It was when I had reached the end of the garden, and was trying to water a rather large ‘tree’, which I couldn’t reach and had to stretch for, that the pipe and the gun finally parted company. Water sprayed everywhere! Mostly over me, missing the tree completely. My dog, who had been quietly sniffing her way around the garden up to that point, swiftly ran into the kitchen as the heavens opened above her.
It shouldn’t have been a disaster. But the one thing my friend had imprinted in my brain was the necessity NOT to flood next door’s garden. Such an incident was spelled out to me as the worst kind of doom.
On receipt of the vision of an overflowing watery cataclysm, something in my brain took a shortcut, and told me the quickest way to stop the water was to put my thumb over the now open end of the hosepipe.

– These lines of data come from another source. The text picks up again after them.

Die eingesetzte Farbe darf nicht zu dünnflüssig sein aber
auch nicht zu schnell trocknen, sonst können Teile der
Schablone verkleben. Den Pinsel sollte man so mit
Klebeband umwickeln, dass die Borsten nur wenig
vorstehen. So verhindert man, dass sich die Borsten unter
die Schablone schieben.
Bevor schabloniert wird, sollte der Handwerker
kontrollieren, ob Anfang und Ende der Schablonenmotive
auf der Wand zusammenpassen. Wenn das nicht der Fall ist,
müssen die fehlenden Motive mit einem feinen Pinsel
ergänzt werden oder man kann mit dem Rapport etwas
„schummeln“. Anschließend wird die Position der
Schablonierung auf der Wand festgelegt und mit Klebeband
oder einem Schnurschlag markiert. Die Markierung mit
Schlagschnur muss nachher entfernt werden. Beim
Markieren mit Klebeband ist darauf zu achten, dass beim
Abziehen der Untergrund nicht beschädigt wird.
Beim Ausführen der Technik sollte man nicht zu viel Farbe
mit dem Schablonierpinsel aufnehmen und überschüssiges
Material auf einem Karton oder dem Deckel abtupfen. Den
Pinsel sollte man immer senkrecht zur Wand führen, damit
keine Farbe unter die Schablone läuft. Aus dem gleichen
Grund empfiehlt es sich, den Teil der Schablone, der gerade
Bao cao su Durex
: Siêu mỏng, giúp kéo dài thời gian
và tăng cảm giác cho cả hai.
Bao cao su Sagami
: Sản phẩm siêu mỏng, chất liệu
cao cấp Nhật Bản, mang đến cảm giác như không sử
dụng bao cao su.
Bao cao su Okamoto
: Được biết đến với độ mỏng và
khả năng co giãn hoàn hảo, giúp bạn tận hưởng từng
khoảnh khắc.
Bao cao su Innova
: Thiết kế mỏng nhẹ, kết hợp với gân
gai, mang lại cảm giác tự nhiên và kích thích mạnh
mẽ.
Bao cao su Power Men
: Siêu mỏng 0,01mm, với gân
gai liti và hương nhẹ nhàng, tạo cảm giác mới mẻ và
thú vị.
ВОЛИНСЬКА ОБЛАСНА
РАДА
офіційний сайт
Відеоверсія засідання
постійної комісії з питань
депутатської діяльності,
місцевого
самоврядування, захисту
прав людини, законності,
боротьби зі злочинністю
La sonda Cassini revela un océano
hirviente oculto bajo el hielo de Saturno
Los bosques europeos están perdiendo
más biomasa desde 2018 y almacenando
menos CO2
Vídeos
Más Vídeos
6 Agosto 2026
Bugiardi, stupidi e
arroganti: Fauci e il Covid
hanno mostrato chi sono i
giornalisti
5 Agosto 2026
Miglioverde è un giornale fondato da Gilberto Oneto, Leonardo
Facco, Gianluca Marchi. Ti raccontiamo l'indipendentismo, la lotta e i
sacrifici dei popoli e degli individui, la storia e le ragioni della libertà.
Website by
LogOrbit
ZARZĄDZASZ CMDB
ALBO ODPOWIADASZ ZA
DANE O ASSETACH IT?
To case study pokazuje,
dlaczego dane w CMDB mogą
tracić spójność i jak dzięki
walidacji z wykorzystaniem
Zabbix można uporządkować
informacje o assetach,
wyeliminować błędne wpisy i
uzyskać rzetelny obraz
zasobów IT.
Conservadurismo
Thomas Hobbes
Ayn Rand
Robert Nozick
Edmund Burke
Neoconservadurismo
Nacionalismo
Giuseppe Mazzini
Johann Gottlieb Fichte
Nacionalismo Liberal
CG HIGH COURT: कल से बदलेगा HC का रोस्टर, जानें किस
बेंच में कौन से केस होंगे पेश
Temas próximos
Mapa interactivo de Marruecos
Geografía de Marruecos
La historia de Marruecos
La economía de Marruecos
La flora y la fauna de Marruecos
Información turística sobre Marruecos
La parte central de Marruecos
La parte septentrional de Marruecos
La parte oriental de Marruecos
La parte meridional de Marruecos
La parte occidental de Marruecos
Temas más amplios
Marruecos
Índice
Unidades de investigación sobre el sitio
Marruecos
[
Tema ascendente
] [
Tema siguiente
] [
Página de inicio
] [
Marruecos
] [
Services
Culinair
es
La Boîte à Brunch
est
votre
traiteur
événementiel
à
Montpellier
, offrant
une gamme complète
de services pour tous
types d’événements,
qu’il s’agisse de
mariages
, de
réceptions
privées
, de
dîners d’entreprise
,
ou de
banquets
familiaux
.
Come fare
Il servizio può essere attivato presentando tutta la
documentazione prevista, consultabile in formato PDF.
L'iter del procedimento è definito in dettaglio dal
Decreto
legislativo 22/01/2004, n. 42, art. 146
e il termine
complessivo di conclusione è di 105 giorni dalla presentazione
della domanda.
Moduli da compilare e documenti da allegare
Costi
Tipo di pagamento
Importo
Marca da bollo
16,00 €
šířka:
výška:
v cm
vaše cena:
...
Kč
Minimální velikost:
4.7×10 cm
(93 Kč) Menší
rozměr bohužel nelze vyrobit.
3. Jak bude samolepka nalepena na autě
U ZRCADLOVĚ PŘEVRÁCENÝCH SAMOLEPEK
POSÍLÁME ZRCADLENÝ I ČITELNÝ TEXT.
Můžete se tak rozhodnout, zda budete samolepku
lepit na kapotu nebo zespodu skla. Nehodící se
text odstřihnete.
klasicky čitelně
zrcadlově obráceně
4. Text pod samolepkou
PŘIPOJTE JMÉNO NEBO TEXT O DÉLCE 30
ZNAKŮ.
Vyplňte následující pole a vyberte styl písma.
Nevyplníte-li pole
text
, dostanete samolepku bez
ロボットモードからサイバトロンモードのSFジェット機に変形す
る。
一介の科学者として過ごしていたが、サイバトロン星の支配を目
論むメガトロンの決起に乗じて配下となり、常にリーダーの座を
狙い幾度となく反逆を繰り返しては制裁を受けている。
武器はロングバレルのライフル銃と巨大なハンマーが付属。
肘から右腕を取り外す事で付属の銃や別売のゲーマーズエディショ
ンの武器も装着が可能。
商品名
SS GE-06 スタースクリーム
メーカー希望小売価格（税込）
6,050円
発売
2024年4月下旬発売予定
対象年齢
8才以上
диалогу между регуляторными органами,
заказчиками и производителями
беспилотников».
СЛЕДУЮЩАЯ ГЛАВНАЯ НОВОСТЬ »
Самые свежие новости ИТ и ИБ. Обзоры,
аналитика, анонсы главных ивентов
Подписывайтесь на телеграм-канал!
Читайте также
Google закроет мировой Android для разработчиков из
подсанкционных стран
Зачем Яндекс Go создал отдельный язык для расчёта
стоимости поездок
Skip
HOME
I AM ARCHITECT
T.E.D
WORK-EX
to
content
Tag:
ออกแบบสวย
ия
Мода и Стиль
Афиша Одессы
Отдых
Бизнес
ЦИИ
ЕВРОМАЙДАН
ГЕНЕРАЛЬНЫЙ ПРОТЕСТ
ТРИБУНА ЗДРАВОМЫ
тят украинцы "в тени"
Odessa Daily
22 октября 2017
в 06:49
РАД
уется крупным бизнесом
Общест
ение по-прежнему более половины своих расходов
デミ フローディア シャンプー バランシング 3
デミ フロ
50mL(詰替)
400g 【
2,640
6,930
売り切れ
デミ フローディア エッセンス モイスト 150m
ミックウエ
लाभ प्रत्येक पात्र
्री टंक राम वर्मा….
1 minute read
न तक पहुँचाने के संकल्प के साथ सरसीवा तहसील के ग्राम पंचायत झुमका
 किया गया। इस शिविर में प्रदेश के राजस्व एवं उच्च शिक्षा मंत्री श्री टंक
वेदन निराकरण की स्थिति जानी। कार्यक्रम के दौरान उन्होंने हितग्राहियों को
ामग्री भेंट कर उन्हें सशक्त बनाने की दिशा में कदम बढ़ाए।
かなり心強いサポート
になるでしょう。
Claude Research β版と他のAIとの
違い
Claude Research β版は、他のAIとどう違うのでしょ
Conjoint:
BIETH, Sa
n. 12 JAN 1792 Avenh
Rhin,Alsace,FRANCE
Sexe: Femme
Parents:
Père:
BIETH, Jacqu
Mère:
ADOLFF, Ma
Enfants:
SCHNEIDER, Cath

How stupid can one be?!!!
Whatever I was thinking about my superhuman strength and ability to enact my own personal version of King Canute, I cannot now begin to imagine.
I am fortunate in having a fairly flexible brain these days, and on discovering that I was now dripping from head to toe (first time I’d been cool all day), and trying to constrain something akin to a whirling dervish crossed with a dancing cobra in my hand, I realised that the sensible solution was to put the monster down, run back to the wall and turn the tap off.
I won’t bore you with the details of how many times I had to refit the spray gun before I could get it to stay connected to the end of the pipe, nor how many times I had to go back and check the tap was turned off before I could bring myself to go home. But I believed I had finally cracked the procedure when I made a second visit a few days later, and this time, only watered my feet.
The best thing about being a writer – the stories!